* **Task description**
Down to the last line below, give the listing again exactly.

* **Records for this task**
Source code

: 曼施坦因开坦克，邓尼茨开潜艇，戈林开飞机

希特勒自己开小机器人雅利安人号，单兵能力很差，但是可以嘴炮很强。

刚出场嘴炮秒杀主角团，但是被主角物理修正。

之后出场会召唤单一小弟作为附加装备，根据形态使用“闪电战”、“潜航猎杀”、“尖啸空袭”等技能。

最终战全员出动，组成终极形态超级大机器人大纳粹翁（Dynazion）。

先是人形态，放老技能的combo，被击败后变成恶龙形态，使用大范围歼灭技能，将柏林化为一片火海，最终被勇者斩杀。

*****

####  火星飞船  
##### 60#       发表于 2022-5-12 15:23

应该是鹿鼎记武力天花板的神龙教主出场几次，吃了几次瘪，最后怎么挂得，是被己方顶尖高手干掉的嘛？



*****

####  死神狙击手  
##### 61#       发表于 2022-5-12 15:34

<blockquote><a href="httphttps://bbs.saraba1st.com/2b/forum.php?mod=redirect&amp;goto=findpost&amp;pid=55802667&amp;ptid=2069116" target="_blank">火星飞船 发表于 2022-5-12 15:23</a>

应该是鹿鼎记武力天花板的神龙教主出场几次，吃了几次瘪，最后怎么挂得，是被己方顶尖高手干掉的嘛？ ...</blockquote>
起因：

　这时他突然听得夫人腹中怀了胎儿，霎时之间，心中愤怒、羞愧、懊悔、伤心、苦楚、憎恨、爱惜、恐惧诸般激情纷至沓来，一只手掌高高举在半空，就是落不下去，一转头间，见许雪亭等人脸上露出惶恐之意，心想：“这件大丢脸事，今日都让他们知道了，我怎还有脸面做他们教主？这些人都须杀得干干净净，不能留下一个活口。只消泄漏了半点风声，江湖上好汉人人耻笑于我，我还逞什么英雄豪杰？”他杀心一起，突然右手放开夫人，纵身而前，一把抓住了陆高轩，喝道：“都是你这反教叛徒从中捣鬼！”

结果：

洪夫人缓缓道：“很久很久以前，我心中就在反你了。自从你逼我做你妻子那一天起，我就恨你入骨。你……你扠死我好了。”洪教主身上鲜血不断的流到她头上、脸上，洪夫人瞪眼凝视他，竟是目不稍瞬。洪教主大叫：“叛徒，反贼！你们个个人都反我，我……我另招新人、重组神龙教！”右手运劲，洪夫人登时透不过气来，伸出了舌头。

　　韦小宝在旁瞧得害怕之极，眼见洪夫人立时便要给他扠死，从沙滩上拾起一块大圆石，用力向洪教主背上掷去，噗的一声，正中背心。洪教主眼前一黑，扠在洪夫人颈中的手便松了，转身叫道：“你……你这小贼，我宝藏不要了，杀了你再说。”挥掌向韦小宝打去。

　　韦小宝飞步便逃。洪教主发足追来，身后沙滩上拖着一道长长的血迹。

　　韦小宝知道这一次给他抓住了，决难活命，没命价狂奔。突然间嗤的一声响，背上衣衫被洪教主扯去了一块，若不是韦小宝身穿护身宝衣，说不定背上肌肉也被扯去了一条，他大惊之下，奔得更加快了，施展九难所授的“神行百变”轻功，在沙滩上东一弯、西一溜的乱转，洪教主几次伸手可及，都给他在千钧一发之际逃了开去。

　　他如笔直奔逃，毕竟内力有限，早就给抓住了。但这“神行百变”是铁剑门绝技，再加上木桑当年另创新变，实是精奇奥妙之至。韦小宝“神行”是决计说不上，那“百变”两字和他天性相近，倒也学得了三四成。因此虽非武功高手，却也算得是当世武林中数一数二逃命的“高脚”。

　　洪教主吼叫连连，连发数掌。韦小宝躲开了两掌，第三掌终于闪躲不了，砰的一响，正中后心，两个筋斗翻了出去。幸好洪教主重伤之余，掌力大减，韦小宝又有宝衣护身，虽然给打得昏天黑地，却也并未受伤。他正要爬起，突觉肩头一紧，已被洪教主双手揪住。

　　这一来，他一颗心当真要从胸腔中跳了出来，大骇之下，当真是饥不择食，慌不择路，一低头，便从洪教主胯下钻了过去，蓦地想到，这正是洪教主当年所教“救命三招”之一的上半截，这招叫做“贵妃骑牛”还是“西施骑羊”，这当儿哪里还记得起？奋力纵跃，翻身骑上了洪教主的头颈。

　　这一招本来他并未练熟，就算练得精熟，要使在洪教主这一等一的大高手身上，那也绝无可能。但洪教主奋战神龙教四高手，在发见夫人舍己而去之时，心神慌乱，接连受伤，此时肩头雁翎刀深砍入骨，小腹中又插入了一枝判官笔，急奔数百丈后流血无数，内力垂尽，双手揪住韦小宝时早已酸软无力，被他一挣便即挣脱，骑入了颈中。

* **Output**
Source code

: 曼施坦因开坦克，邓尼茨开潜艇，戈林开飞机

希特勒自己开小机器人雅利安人号，单兵能力很差，但是可以嘴炮很强。

刚出场嘴炮秒杀主角团，但是被主角物理修正。

之后出场会召唤单一小弟作为附加装备，根据形态使用“闪电战”、“潜航猎杀”、“尖啸空袭”等技能。

最终战全员出动，组成终极形态超级大机器人大纳粹翁（Dynazion）。

先是人形态，放老技能的combo，被击败后变成恶龙形态，使用大范围歼灭技能，将柏林化为一片火海，最终被勇者斩杀。

*****

####  火星飞船  
##### 60#       发表于 2022-5-12 15:23

应该是鹿鼎记武力天花板的神龙教主出场几次，吃了几次瘪，最后怎么挂得，是被己方顶尖高手干掉的嘛？



*****

####  死神狙击手  
##### 61#       发表于 2022-5-12 15:34

<blockquote><a href="httphttps://bbs.saraba1st.com/2b/forum.php?mod=redirect&amp;goto=findpost&amp;pid=55802667&amp;ptid=2069116" target="_blank">火星飞船 发表于 2022-5-12 15:23</a>

应该是鹿鼎记武力天花板的神龙教主出场几次，吃了几次瘪，最后怎么挂得，是被己方顶尖高手干掉的嘛？ ...</blockquote>
起因：

　这时他突然听得夫人腹中怀了胎儿，霎时之间，心中愤怒、羞愧、懊悔、伤心、苦楚、憎恨、爱惜、恐惧诸般激情纷至沓来，一只手掌高高举在半空，就是落不下去，一转头间，见许雪亭等人脸上露出惶恐之意，心想：“这件大丢脸事，今日都让他们知道了，我怎还有脸面做他们教主？这些人都须杀得干干净净，不能留下一个活口。只消泄漏了半点风声，江湖上好汉人人耻笑于我，我还逞什么英雄豪杰？”他杀心一起，突然右手放开夫人，纵身而前，一把抓住了陆高轩，喝道：“都是你这反教叛徒从中捣鬼！”

结果：

洪夫人缓缓道：“很久很久以前，我心中就在反你了。自从你逼我做你妻子那一天起，我就恨你入骨。你……你扠死我好了。”洪教主身上鲜血不断的流到她头上、脸上，洪夫人瞪眼凝视他，竟是目不稍瞬。洪教主大叫：“叛徒，反贼！你们个个人都反我，我……我另招新人、重组神龙教！”右手运劲，洪夫人登时透不过气来，伸出了舌头。

　　韦小宝在旁瞧得害怕之极，眼见洪夫人立时便要给他扠死，从沙滩上拾起一块大圆石，用力向洪教主背上掷去，噗的一声，正中背心。洪教主眼前一黑，扠在洪夫人颈中的手便松了，转身叫道：“你……你这小贼，我宝藏不要了，杀了你再说。”挥掌向韦小宝打去。

　　韦小宝飞步便逃。洪教主发足追来，身后沙滩上拖着一道长长的血迹。

　　韦小宝知道这一次给他抓住了，决难活命，没命价狂奔。突然间嗤的一声响，背上衣衫被洪教主扯去了一块，若不是韦小宝身穿护身宝衣，说不定背上肌肉也被扯去了一条，他大惊之下，奔得更加快了，施展九难所授的“神行百变”轻功，在沙滩上东一弯、西一溜的乱转，洪教主几次伸手可及，都给他在千钧一发之际逃了开去。

　　他如笔直奔逃，毕竟内力有限，早就给抓住了。但这“神行百变”是铁剑门绝技，再加上木桑当年另创新变，实是精奇奥妙之至。韦小宝“神行”是决计说不上，那“百变”两字和他天性相近，倒也学得了三四成。因此虽非武功高手，却也算得是当世武林中数一数二逃命的“高脚”。

　　洪教主吼叫连连，连发数掌。韦小宝躲开了两掌，第三掌终于闪躲不了，砰的一响，正中后心，两个筋斗翻了出去。幸好洪教主重伤之余，掌力大减，韦小宝又有宝衣护身，虽然给打得昏天黑地，却也并未受伤。他正要爬起，突觉肩头一紧，已被洪教主双手揪住。

　　这一来，他一颗心当真要从胸腔中跳了出来，大骇之下，当真是饥不择食，慌不择路，一低头，便从洪教主胯下钻了过去，蓦地想到，这正是洪教主当年所教“救命三招”之一的上半截，这招叫做“贵妃骑牛”还是“西施骑羊”，这当儿哪里还记得起？奋力纵跃，翻身骑上了洪教主的头颈。

　　这一招本来他并未练熟，就算练得精熟，要使在洪教主这一等一的大高手身上，那也绝无可能。但洪教主奋战神龙教四高手，在发见夫人舍己而去之时，心神慌乱，接连受伤，此时肩头雁翎刀深砍入骨，小腹中又插入了一枝判官笔，急奔数百丈后流血无数，内力垂尽，双手揪住韦小宝时早已酸软无力，被他一挣便即挣脱，骑入了颈中。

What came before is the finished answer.